I thought to roast and jar them and not have to rely on the expensive jarred ones in the many recipes that call for them. I don’t know how to do that though and if it is possible without a pressure canner.

I ruled out a red pepper relish recipe because of the three cups of honey. I didn’t insist on the giant size on Sunday at the farmer’s market and honey prices-yikes.

So, I am thinking-roasting and freezing (does that work?) some. Making up some stuffed bell peppers for my mother and possibly us and freezing those. (Does anyone have a good recipe for stuffed peppers that freeze well?) and this recipe I have for Pepper-Onion relish.

Pepper-Onion Relish

4 cups chopped onions
4 cups chopped sweet bell pepper
1/2 cup honey
4 cups vinegar

Combine all ingredients and bring to boil. Cook until slightly thickened. (about 45 minutes) Pack the hot relish into hot scalded pint jars. Fill to top of jar. Seal. Cool. Store in refrigerator.

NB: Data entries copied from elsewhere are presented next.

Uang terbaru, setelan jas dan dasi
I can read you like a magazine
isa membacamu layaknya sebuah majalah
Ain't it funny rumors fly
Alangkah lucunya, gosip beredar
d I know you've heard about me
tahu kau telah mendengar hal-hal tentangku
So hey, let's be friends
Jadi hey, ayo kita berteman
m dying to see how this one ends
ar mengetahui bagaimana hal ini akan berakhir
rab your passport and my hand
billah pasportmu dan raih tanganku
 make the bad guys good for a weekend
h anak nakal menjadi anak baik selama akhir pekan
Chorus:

If extended storage without refrigeration is desired, leave 1/4″ headspace, seal and process in boiling water bath for 5 minutes.

I suspect I won’t trust it enough without refrigeration which leads me to wonder…what can I do with pepper-onion relish? Top veggie burgers? Does anyone else get quirky about worrying they will die from canning on their own? I know I shouldn’t. I grew up canning.

Comments

  1. I don’t know if they freeze well or not (I’ve never tried) but we like this orzo stuffed pepper recipe. We’re planning to make it sometime this week.

    I don’t see why roasting and freezing the peppers wouldn’t work.

  2. And by this week I mean this month. Oops.

  3. I have roasted and frozen jalapenos and pablanos and they work really well that way. If you like using red peppers as they come in the jars then you should roast them, peel them, brush with a little oil (keeps them supple) and freeze in portions you might use. You will most likely not enjoy the quality as much if you freeze raw peppers.

    Or if you don’t want to freeze them (you can only can them without a pressure cooker if you pickle them) or dry them you can roast them, peel them, and then layer them in jars with olive oil. The USDA is extremely reluctant to endorse storing things in oil but people have been doing it successfully for thousands of years. The main thing is to make sure there are no air pockets and that the peppers are cooked first.